Jasmine, every night at one point or another you end up sleeping in our bed. It doesn’t matter how asleep you seem to be when we put you in your crib, the moment your back touches that mattress you are wide awake and nothing but mummy and daddy’s bed will do. I try to stay strong while you kick your legs and flail your arms around whilst making whimpering noises. Ultimately, I always give in. I scoop you up and place you next to me with your head resting on my arm, just how you like it. Immediately you settle and the only noise I can hear now is your sweet breathing sounds.
The truth is, you end up in our bed 1) I am so utterly exhausted and I know it’s the only way I’ll get some sleep and 2) because I feel the need to be as close to you as much as you do me. I grew you in my belly for 9 months and now that you’re here I spend the best part of the day with you in my arms so at night time that extra 50cm between us whilst you’re in your cot seems like half the world away.
I’m so, SO aware of how fast the time is going – I already feel the days slipping away through my fingers and I desperately want to hold on to every precious newborn moment. When you sleep next to me it’s like I’m pressing the pause button – as far as I’m concerned, everything else stops momentarily and I get to soak you up for a little longer. I nestle my nose into your hair and just breathe you in. Your sweet smell, there really is nothing else like it. I watch your chest rise and fall whilst listening to the gentle sound of your breath…in…out…in…out. Suddenly nothing else matters but what’s happening right here and now.
I do worry that I’m being dangerous and putting you at risk by having you in bed with us and it was never my intention to co-sleep. So many people can’t wait to tell me how irresponsible and selfish I’m being. Maybe I am being selfish and irresponsible but it feels like the most natural thing to do – to have my baby close to me.
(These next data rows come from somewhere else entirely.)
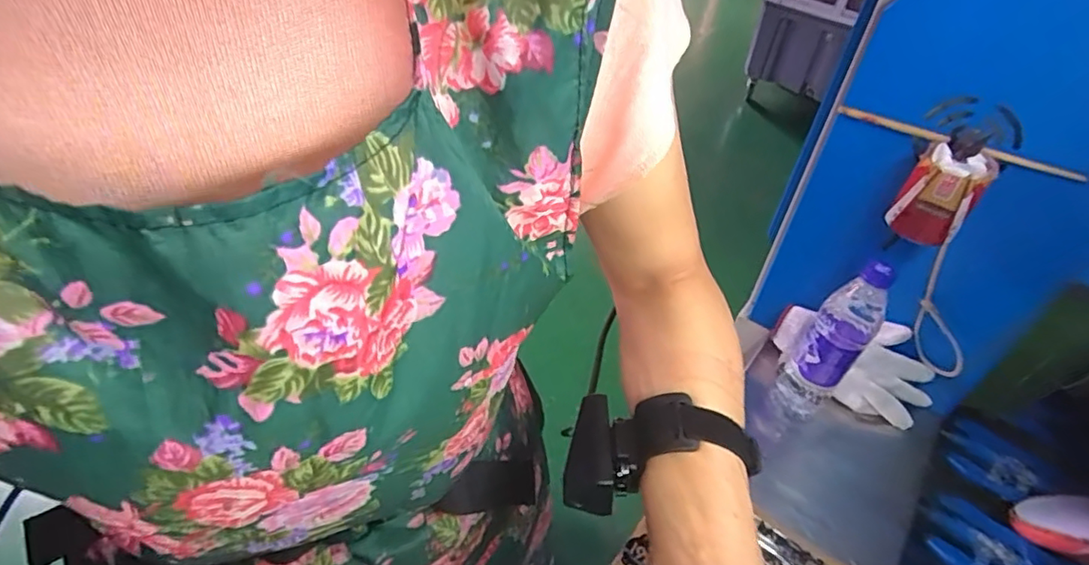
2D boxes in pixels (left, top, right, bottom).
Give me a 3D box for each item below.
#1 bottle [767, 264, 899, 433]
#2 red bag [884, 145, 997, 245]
[{"bbox_3d":[0.340,0.076,0.694,0.070,0.246,0.068,31,46,26],"label":"bottle"},{"bbox_3d":[0.403,-0.088,0.591,0.064,0.090,0.056,35,48,30],"label":"red bag"}]

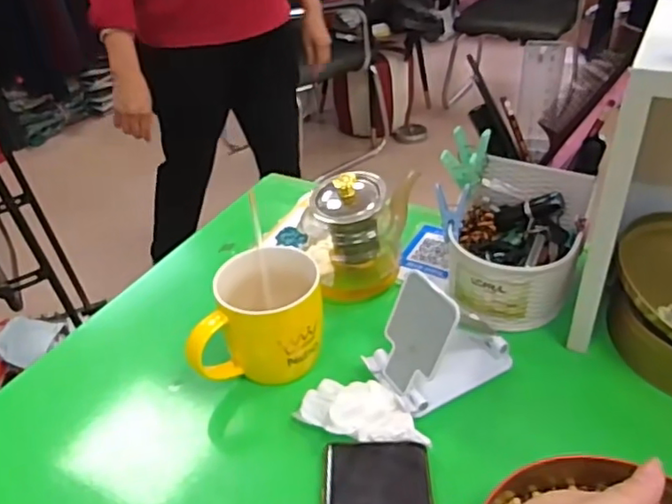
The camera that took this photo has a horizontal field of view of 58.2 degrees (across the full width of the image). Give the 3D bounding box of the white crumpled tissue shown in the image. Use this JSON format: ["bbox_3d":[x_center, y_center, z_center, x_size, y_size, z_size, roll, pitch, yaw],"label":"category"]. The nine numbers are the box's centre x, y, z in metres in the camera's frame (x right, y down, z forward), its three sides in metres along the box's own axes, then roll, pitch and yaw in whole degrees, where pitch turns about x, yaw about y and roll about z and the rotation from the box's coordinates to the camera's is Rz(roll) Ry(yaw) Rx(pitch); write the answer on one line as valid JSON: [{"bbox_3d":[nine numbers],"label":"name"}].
[{"bbox_3d":[0.022,0.120,0.469,0.099,0.021,0.055,7,37,15],"label":"white crumpled tissue"}]

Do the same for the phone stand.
[{"bbox_3d":[0.084,0.064,0.490,0.110,0.096,0.067,-23,40,-25],"label":"phone stand"}]

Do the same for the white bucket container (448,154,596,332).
[{"bbox_3d":[0.165,-0.007,0.561,0.114,0.101,0.119,10,38,19],"label":"white bucket container"}]

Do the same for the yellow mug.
[{"bbox_3d":[-0.068,0.057,0.512,0.109,0.090,0.081,-12,36,-12],"label":"yellow mug"}]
That moment when you instantly settle the second your skin touches mine, it feels like a magic trick. Even more magical than pulling a rabbit out of a hat or making a scantily clad woman disappear into thin air.
I am always relieved when you do fall asleep in your own bed as I know it’s the safest place for you to be but when you do end up next to me, and you nearly always do, I intend to relish it. I’m sorry if that makes me a terrible mother.